> **What the exercise asks**: Take the material below and reproduce, word for word, only the lines from the line with "The Corsairs of Culverin" through the line with "Some myths say".
___ Given records ___
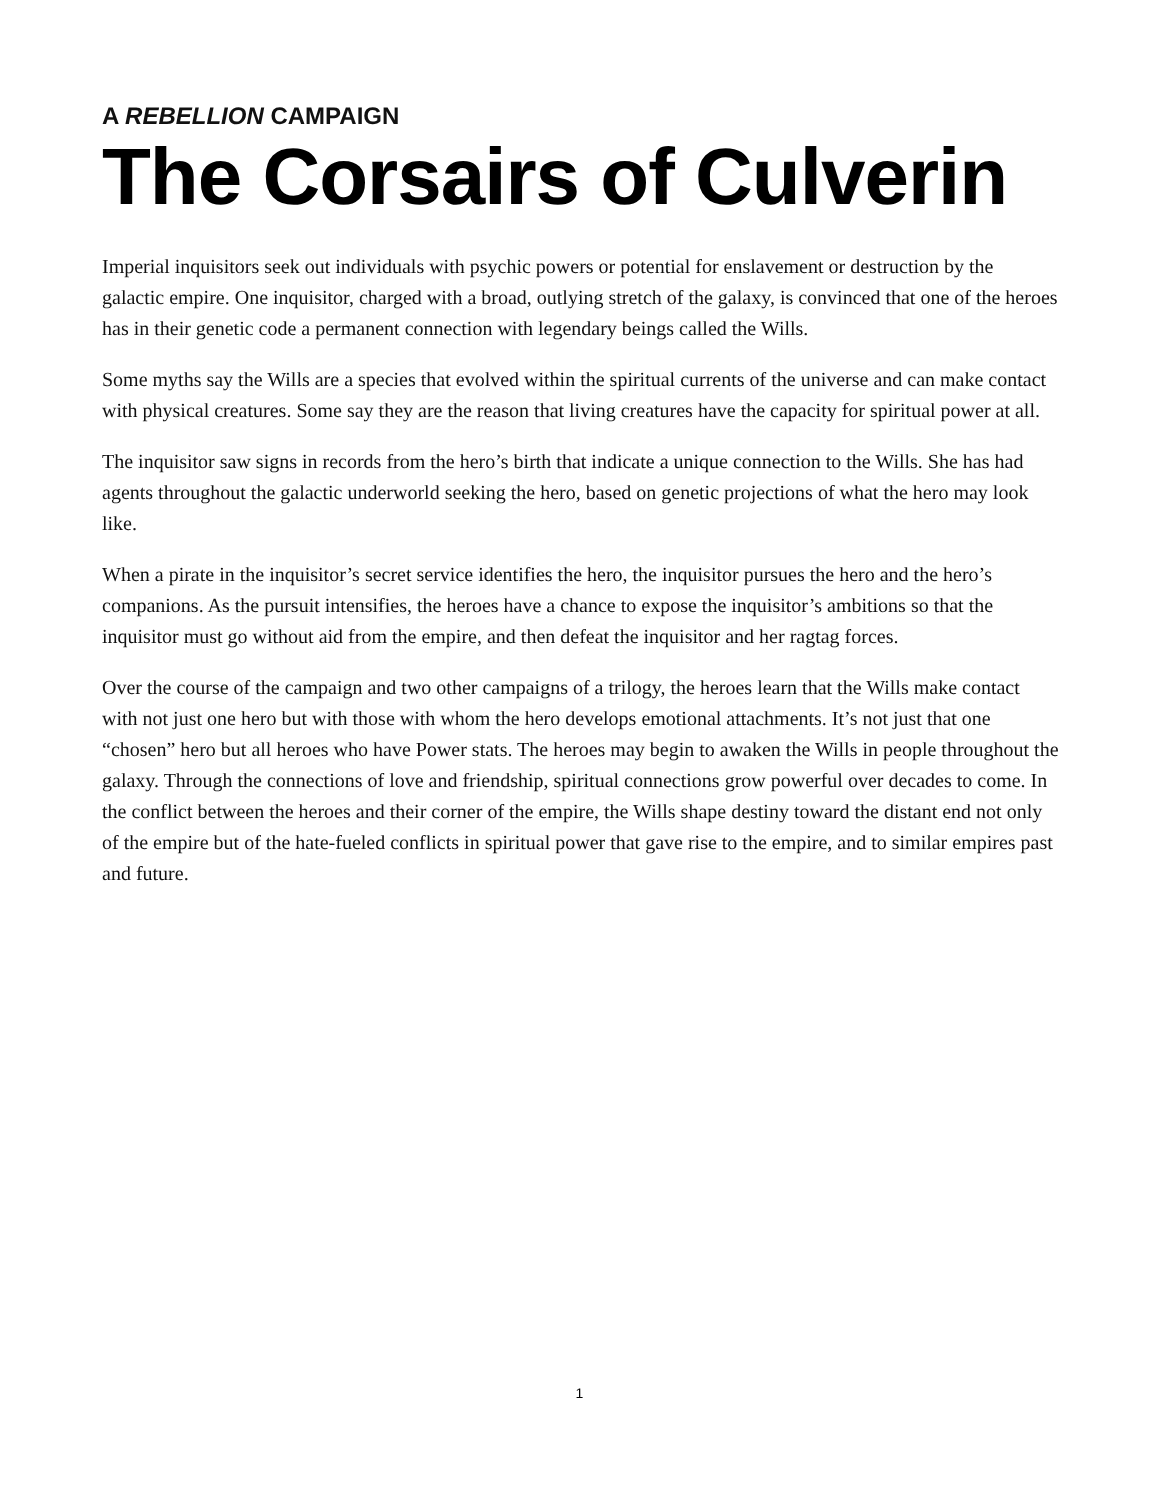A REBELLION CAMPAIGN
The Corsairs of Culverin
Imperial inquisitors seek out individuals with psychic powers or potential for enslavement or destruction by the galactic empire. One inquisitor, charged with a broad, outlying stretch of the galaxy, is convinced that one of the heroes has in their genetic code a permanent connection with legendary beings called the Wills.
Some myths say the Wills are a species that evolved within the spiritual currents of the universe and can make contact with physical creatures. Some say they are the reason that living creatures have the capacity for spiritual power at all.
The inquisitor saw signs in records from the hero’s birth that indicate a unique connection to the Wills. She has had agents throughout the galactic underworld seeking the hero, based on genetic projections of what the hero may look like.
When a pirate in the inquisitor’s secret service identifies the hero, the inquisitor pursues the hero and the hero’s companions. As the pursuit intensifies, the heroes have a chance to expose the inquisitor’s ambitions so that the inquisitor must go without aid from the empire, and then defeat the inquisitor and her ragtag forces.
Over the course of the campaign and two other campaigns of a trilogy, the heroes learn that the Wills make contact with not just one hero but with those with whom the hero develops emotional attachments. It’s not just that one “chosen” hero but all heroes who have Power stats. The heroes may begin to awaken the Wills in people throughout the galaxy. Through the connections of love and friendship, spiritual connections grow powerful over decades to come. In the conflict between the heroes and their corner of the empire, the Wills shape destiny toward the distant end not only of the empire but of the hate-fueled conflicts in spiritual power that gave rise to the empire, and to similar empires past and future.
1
___
> **Result for this exercise**:
The Corsairs of Culverin
Imperial inquisitors seek out individuals with psychic powers or potential for enslavement or destruction by the galactic empire. One inquisitor, charged with a broad, outlying stretch of the galaxy, is convinced that one of the heroes has in their genetic code a permanent connection with legendary beings called the Wills.
Some myths say the Wills are a species that evolved within the spiritual currents of the universe and can make contact with physical creatures. Some say they are the reason that living creatures have the capacity for spiritual power at all.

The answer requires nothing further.